Look through the material below for "arena". Copy every line that contains it.
....................
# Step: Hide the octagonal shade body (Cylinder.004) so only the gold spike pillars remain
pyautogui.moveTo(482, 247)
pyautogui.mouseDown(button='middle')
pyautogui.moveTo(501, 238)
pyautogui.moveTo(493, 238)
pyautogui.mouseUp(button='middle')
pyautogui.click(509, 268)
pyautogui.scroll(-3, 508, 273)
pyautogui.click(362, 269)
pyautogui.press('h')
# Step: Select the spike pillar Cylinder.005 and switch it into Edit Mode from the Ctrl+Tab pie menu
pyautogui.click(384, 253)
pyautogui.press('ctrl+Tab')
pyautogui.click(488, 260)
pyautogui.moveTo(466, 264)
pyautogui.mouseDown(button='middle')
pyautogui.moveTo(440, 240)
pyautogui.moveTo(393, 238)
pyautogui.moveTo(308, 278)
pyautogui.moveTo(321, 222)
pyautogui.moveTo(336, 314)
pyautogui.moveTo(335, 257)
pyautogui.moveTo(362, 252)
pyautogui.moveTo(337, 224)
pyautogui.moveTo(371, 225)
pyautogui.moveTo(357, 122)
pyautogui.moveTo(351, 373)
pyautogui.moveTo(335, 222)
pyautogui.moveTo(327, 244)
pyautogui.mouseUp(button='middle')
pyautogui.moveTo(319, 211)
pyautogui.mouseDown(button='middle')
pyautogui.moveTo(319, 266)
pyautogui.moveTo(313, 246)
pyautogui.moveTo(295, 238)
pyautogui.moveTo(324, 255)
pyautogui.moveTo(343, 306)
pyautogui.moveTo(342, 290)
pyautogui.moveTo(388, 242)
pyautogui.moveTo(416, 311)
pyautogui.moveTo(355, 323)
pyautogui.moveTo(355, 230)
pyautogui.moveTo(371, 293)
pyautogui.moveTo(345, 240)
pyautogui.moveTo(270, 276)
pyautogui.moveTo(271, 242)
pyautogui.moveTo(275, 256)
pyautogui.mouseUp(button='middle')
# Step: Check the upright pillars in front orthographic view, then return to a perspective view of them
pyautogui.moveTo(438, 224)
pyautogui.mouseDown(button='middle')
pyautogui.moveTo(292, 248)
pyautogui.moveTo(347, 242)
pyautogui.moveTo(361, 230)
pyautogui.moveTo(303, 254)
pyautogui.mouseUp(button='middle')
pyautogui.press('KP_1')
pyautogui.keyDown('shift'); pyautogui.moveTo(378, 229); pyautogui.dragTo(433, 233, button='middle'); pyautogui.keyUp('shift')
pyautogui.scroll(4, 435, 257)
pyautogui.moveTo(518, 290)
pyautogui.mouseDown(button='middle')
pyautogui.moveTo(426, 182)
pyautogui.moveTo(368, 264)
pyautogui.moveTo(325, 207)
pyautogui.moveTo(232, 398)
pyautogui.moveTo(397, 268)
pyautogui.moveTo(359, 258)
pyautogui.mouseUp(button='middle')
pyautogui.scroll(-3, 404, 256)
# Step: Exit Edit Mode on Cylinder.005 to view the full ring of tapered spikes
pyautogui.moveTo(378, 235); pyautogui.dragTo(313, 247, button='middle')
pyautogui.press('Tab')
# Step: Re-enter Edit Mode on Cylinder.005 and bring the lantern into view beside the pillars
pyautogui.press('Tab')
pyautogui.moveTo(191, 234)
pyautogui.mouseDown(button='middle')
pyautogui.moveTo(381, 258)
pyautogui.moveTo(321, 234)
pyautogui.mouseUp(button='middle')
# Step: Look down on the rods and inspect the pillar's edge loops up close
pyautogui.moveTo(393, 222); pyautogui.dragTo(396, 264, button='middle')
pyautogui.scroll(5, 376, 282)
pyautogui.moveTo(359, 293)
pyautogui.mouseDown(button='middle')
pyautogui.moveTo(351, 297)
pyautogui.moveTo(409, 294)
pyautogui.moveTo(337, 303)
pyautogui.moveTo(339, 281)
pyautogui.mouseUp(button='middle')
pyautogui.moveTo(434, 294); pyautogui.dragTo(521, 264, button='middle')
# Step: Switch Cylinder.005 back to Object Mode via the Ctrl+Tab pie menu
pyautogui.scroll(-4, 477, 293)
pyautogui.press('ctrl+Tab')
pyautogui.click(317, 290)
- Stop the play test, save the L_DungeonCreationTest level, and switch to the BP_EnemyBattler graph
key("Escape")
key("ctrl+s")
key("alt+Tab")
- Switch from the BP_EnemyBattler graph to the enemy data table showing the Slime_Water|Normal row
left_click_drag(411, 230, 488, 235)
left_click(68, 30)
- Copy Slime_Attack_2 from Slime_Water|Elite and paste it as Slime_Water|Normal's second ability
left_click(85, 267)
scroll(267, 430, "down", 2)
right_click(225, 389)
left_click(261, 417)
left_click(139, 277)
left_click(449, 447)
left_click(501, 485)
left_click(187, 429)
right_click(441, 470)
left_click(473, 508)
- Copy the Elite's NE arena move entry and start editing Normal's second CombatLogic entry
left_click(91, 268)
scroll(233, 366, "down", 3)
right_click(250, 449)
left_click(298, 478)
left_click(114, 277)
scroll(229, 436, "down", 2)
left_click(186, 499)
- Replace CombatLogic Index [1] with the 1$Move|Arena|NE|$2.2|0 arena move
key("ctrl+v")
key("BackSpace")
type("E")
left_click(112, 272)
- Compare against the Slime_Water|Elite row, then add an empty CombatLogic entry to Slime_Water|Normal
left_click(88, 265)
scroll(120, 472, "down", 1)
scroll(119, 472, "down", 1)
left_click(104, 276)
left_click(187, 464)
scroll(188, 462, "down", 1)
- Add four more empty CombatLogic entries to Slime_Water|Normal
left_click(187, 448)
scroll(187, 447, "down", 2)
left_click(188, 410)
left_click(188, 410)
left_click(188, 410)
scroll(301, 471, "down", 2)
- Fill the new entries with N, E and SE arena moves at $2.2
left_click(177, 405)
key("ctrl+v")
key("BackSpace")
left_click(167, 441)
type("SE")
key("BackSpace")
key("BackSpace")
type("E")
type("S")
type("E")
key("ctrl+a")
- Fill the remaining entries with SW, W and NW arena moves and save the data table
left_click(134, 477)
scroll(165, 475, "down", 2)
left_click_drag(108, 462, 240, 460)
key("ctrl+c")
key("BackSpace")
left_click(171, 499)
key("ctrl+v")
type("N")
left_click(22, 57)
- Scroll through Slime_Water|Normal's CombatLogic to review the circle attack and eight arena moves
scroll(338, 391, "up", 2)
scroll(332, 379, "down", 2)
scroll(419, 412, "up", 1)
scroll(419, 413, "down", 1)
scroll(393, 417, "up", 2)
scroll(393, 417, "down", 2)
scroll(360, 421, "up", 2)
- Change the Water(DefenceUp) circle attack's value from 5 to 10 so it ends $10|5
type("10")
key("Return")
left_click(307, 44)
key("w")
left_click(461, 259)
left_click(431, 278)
....................
Answer to this exercise:
- Copy the Elite's NE arena move entry and start editing Normal's second CombatLogic entry
- Replace CombatLogic Index [1] with the 1$Move|Arena|NE|$2.2|0 arena move
- Fill the new entries with N, E and SE arena moves at $2.2
- Fill the remaining entries with SW, W and NW arena moves and save the data table
- Scroll through Slime_Water|Normal's CombatLogic to review the circle attack and eight arena moves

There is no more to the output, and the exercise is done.